**DATASET RECORDS**
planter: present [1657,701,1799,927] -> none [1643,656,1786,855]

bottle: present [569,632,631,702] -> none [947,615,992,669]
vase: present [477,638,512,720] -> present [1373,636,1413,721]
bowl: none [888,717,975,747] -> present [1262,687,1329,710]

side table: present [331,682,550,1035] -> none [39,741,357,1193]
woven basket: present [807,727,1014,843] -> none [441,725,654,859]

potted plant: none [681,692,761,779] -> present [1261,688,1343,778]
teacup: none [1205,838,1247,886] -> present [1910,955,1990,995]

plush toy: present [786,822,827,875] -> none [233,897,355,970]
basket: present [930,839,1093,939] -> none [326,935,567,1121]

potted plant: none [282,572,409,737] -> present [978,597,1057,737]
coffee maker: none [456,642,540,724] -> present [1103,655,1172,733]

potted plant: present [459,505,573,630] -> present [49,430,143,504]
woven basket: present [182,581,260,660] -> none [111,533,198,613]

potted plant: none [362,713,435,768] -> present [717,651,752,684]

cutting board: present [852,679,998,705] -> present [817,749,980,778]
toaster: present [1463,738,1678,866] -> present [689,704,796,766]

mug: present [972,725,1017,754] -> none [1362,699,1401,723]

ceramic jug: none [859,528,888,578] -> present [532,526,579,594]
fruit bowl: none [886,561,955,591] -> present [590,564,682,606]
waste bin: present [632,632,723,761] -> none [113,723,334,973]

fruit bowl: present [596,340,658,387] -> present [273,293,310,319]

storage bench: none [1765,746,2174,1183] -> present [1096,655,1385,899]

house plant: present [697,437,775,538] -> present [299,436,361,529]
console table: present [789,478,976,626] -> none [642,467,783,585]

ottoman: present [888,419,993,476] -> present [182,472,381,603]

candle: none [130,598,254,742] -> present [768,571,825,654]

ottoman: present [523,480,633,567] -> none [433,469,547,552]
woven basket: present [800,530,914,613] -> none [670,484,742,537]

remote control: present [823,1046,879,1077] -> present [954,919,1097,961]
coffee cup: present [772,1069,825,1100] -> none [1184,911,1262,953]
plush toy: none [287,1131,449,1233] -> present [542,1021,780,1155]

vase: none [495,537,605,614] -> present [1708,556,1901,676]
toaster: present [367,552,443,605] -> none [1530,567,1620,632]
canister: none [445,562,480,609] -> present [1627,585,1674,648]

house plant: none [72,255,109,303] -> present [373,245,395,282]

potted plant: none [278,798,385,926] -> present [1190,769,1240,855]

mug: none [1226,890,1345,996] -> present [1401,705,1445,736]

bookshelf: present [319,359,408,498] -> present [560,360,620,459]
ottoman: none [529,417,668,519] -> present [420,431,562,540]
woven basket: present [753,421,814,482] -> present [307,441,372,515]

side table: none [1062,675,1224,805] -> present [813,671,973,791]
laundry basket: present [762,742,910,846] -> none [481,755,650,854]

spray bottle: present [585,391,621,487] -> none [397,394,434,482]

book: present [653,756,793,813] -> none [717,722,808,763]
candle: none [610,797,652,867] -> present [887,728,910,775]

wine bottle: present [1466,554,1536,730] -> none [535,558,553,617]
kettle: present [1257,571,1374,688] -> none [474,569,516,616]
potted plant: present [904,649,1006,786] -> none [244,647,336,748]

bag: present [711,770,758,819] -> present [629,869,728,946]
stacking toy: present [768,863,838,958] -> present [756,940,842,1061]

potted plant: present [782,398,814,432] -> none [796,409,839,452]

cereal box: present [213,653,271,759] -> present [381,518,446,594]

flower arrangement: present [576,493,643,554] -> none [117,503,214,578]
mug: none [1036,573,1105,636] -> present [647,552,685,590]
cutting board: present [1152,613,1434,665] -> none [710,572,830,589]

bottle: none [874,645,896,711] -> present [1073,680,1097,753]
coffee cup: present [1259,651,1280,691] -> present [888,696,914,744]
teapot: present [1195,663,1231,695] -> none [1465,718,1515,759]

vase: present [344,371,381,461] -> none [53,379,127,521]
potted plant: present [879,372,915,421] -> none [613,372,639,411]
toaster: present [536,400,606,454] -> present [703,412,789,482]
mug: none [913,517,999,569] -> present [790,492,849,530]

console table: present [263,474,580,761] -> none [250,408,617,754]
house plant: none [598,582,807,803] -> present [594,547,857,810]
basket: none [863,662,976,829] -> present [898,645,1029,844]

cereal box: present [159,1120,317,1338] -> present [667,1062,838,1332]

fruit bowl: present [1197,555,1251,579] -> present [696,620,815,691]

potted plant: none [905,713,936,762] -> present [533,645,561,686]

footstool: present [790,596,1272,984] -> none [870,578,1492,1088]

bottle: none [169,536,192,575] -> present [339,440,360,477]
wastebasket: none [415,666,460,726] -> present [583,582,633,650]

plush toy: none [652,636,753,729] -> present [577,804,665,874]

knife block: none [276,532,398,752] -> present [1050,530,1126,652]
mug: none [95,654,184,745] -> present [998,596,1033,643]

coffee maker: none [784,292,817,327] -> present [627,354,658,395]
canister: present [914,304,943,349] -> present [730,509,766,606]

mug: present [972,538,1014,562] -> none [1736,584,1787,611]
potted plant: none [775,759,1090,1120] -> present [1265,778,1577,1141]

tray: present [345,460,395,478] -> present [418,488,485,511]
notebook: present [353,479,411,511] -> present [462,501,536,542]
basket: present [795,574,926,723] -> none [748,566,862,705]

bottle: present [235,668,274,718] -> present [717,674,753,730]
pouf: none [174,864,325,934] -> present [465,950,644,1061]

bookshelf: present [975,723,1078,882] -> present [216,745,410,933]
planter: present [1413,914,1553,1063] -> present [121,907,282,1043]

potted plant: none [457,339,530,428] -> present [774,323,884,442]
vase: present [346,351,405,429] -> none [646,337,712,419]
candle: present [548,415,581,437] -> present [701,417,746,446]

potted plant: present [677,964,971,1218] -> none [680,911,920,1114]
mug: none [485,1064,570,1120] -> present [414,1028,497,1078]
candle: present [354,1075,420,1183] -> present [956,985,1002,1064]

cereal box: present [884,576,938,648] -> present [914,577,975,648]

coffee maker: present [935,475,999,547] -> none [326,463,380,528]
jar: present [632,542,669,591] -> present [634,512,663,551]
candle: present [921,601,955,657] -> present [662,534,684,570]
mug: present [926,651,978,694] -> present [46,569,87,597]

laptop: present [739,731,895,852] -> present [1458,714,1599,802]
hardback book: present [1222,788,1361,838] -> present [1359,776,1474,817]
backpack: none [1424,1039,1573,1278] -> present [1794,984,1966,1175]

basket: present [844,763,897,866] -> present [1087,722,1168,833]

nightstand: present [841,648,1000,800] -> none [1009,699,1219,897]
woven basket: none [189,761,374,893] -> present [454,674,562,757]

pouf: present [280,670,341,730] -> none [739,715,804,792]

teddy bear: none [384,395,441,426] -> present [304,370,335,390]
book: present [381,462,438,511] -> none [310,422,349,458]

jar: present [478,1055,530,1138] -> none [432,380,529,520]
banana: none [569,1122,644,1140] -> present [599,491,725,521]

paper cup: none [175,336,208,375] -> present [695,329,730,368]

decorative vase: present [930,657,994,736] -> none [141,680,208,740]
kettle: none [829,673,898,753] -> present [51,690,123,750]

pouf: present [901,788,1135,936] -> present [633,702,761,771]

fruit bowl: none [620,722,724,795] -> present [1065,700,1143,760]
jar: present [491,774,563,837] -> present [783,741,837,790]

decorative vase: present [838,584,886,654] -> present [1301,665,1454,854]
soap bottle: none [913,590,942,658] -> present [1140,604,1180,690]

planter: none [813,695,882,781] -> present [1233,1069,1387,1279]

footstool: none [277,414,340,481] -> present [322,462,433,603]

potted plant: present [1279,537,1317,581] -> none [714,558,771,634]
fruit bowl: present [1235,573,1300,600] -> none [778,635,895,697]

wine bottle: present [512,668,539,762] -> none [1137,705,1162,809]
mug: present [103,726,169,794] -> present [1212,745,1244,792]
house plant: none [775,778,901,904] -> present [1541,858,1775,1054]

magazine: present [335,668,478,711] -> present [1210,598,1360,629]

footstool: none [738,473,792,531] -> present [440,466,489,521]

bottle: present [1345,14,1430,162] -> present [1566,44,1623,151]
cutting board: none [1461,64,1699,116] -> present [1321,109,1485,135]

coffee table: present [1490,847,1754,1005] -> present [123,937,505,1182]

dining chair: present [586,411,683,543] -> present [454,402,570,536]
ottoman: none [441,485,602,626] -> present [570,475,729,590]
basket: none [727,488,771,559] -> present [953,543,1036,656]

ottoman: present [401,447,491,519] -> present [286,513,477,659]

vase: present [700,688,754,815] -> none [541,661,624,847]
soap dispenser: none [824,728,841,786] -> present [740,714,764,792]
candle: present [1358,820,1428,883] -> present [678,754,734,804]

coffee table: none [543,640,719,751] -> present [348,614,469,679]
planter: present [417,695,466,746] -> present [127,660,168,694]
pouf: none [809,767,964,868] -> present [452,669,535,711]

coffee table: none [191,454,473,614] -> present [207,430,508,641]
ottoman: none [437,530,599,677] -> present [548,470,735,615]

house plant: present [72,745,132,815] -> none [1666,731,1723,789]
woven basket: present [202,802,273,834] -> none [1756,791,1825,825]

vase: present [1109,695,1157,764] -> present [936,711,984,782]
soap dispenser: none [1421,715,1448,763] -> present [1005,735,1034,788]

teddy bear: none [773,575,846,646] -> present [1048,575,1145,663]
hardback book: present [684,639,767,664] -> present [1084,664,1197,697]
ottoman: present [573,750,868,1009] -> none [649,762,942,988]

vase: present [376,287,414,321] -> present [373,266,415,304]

**EXERCISE AIM**
Return all lines of the material above in which "bowl" occurs.

**WRITTEN RESPONSE**
bowl: none [888,717,975,747] -> present [1262,687,1329,710]
fruit bowl: none [886,561,955,591] -> present [590,564,682,606]
fruit bowl: present [596,340,658,387] -> present [273,293,310,319]
fruit bowl: present [1197,555,1251,579] -> present [696,620,815,691]
fruit bowl: none [620,722,724,795] -> present [1065,700,1143,760]
fruit bowl: present [1235,573,1300,600] -> none [778,635,895,697]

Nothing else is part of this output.